- Problem to work on:
Copy out the entries exactly, and wherever a picture appears, leave it out.

(Excerpts from a dataset)
..............................
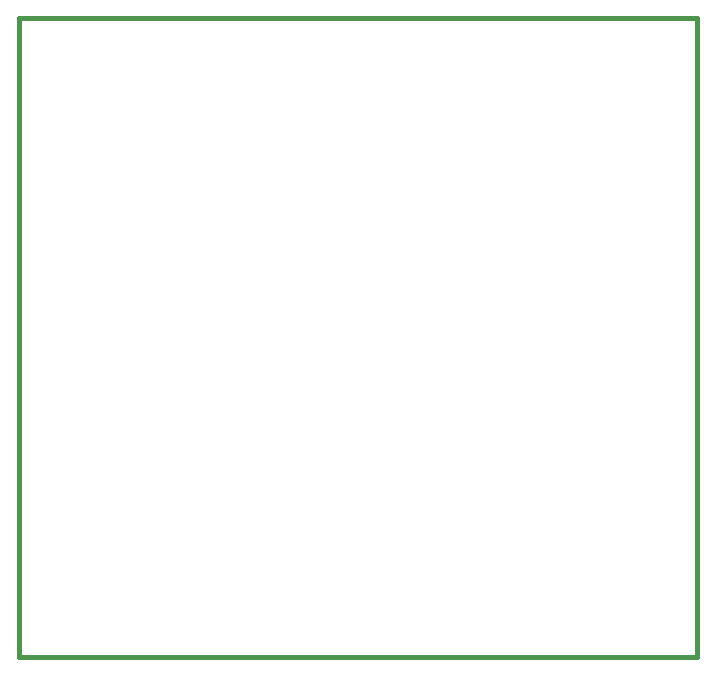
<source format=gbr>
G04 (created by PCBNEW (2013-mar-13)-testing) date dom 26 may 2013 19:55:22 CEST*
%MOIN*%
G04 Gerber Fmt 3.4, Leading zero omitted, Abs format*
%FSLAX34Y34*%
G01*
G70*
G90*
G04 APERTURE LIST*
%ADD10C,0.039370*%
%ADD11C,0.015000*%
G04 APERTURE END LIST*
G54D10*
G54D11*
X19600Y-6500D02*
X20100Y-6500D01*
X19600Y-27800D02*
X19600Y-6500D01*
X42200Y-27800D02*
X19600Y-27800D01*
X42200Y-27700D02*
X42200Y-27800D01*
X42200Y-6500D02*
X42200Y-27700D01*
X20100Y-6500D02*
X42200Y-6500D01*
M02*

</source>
..............................
- Reply:
<source format=gbr>
G04 (created by PCBNEW (2013-mar-13)-testing) date dom 26 may 2013 19:55:22 CEST*
%MOIN*%
G04 Gerber Fmt 3.4, Leading zero omitted, Abs format*
%FSLAX34Y34*%
G01*
G70*
G90*
G04 APERTURE LIST*
%ADD10C,0.039370*%
%ADD11C,0.015000*%
G04 APERTURE END LIST*
G54D10*
G54D11*
X19600Y-6500D02*
X20100Y-6500D01*
X19600Y-27800D02*
X19600Y-6500D01*
X42200Y-27800D02*
X19600Y-27800D01*
X42200Y-27700D02*
X42200Y-27800D01*
X42200Y-6500D02*
X42200Y-27700D01*
X20100Y-6500D02*
X42200Y-6500D01*
M02*

</source>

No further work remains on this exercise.